DATA EXTRACT:
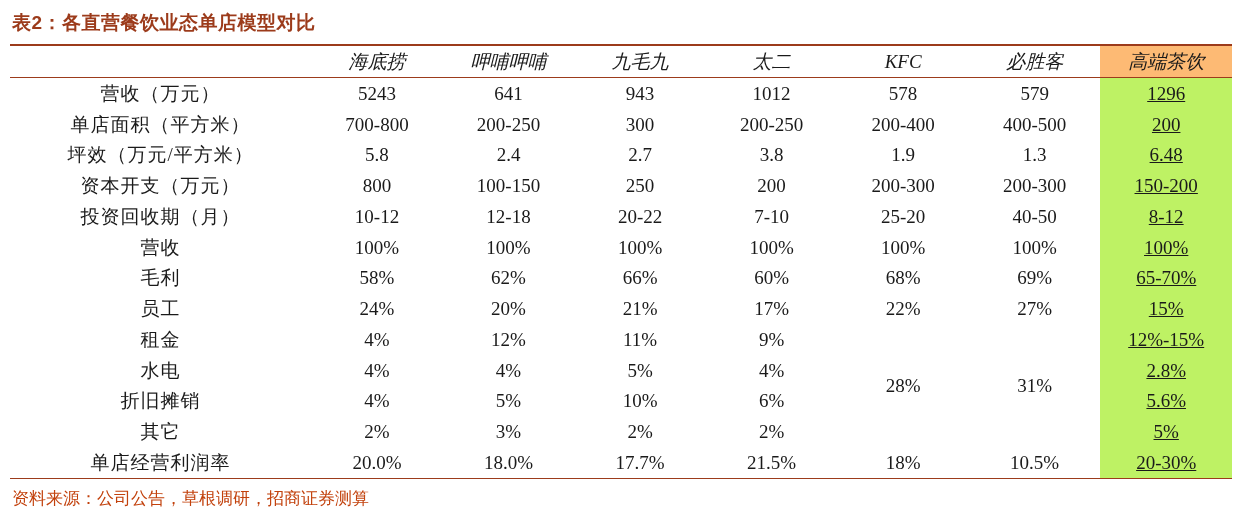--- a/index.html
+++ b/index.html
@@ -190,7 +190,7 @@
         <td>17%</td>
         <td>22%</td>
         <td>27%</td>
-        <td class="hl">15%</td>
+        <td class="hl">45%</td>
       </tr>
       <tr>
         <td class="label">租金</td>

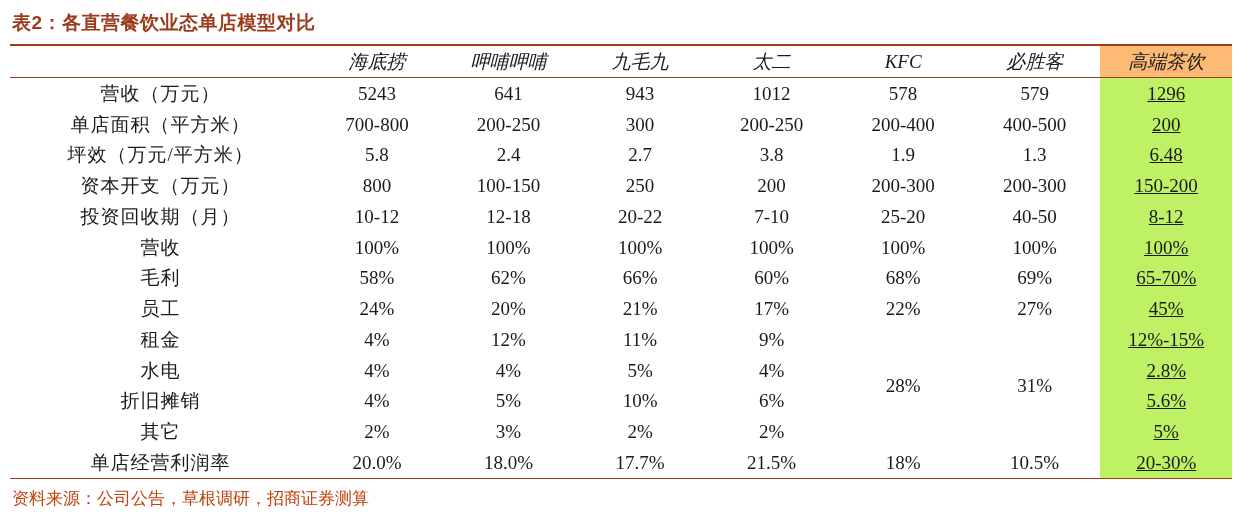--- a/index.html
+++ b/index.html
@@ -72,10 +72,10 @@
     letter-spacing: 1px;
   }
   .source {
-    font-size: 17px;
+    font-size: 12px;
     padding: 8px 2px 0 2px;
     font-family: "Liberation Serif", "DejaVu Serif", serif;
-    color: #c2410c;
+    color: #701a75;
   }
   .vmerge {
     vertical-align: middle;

YOUR GOAL: Each entry is to be given again exactly as it stands, with its pictures removed.

FINAL ANSWER:
--- a/index.html
+++ b/index.html
@@ -190,7 +190,7 @@
         <td>17%</td>
         <td>22%</td>
         <td>27%</td>
-        <td class="hl">15%</td>
+        <td class="hl">45%</td>
       </tr>
       <tr>
         <td class="label">租金</td>

--- a/index.html
+++ b/index.html
@@ -72,10 +72,10 @@
     letter-spacing: 1px;
   }
   .source {
-    font-size: 17px;
+    font-size: 12px;
     padding: 8px 2px 0 2px;
     font-family: "Liberation Serif", "DejaVu Serif", serif;
-    color: #c2410c;
+    color: #701a75;
   }
   .vmerge {
     vertical-align: middle;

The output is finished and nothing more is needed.